The shortfall of all UK private defined benefit (DB) schemes has jumped by £59bn in one month, to £107bn at the end of December, according to data from JLT Employee Benefits.
At the end of November, the total deficit stood at £48bn, while at the end of December last year it reached £119bn.
The funding level of these pension funds is now at 93 per cent, which compares with 97 per cent in the previous month.
FTSE 100 companies saw scheme deficits increase by £19bn to £20bn, while in the FTSE 350 the increase was £23bn to £29bn.
According to Charles Cowling, chief actuary at JLT Employee Benefits, the increases in these shortfalls are due to Brexit uncertainties, which have intensified considerably in recent weeks and are weighing on UK financial markets, with significant falls in UK equities and pressure too on Sterling.
He said: “All of this gave rise to increases in the outlook for inflation and a lowering of expectations for economic growth.”
However, Mr Cowling said that while 2018 was a turbulent year for pension schemes it was not all negative.
He said: “Markets were initially strong in the face of considerable political uncertainty and signs emerged that interest rates are at last on the way up.

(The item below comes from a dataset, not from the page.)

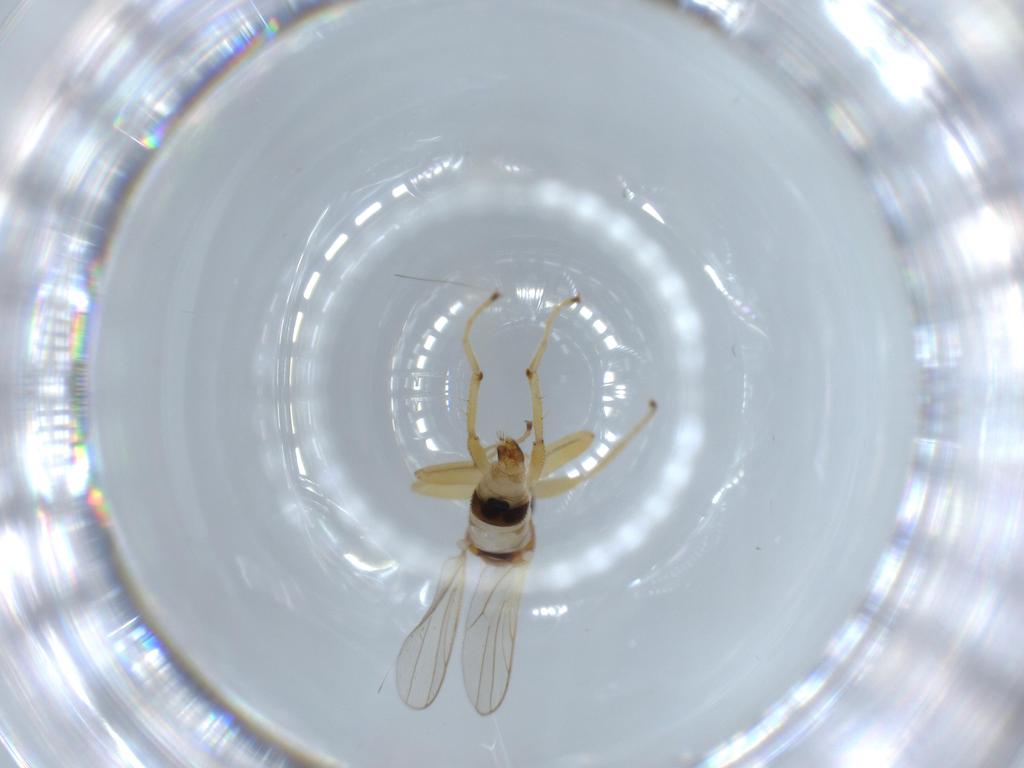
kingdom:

“That said, there is no sign yet of an unwinding of the Bank of England’s position on quantitative easing. Additionally, the latest mortality analysis increasingly points to a sustained slowing down in the rate of improving life expectancy.

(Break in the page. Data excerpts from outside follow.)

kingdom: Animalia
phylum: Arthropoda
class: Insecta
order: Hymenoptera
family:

“All of this is good news for pension scheme deficits which have shown some modest improvement over the past year. At one point during the year, before Brexit fears resurfaced, the aggregate position for FTSE 100 pension schemes moved into surplus for the first time in a decade.”
Companies and their pension schemes face “a very mixed picture”, Mr Cowling noted.
He said: “Some have successfully navigated the turbulent markets, have paid in significant additional contributions and are now looking to lock down on emerging pension surpluses by securing pension liabilities in the insurance market.
“We believe that 2019 will be another bumper year for insurance company buy-outs, possibly enhanced by the emergence of other superfund consolidators, who are looking at different and cheaper routes for companies to offload their pension liabilities.”
However, other companies are still facing extremely difficult times, he stated.
He said: “They may have gambled too much and in vain on equity returns and rising interest rates to save them from debilitating pension deficits. In particular the retail sector is seeing very difficult trading conditions. Christmas 2018 does not appear to have been kind to the high street.
“Household names such as Debenhams and Marks & Spencer are under pressure – particularly from hedge funds holding short positions – and it seems sadly inevitable that HMV will not be the only retail business falling into administration on the back of a poor Christmas.”